What the exercise asks - Print out each entry below in full, exactly as given, excluding pictures.

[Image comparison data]
---
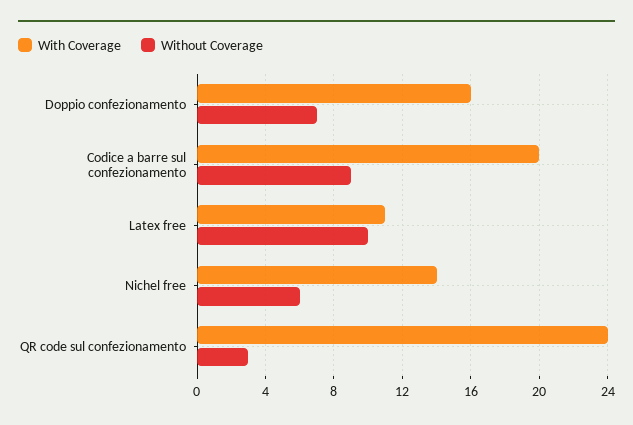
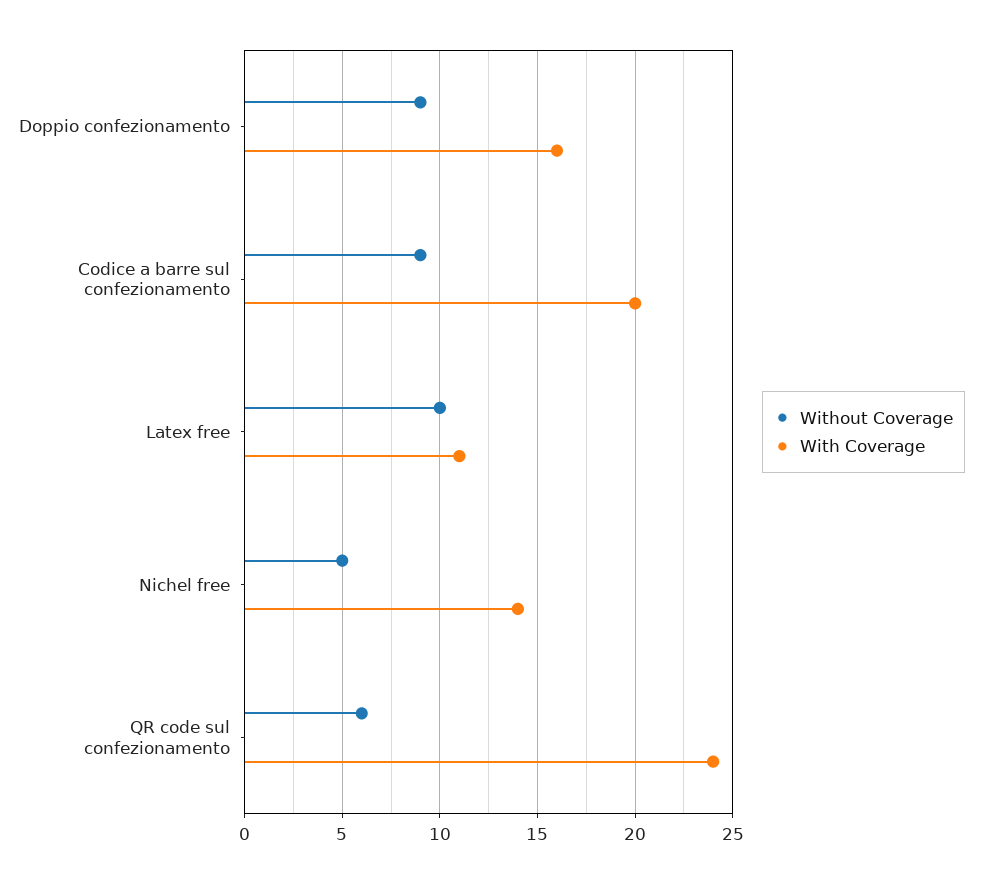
  {
    "With Coverage": {
      "Doppio confezionamento": 16,
      "Codice a barre sul confezionamento": 20,
      "Latex free": 11,
      "Nichel free": 14,
      "QR code sul confezionamento": 24
    },
    "Without Coverage": {
-     "Doppio confezionamento": 7,
+     "Doppio confezionamento": 9,
      "Codice a barre sul confezionamento": 9,
      "Latex free": 10,
-     "Nichel free": 6,
+     "Nichel free": 5,
-     "QR code sul confezionamento": 3
+     "QR code sul confezionamento": 6
    }
  }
---
The completed task -
  {
    "With Coverage": {
      "Doppio confezionamento": 16,
      "Codice a barre sul confezionamento": 20,
      "Latex free": 11,
      "Nichel free": 14,
      "QR code sul confezionamento": 24
    },
    "Without Coverage": {
-     "Doppio confezionamento": 7,
+     "Doppio confezionamento": 9,
      "Codice a barre sul confezionamento": 9,
      "Latex free": 10,
-     "Nichel free": 6,
+     "Nichel free": 5,
-     "QR code sul confezionamento": 3
+     "QR code sul confezionamento": 6
    }
  }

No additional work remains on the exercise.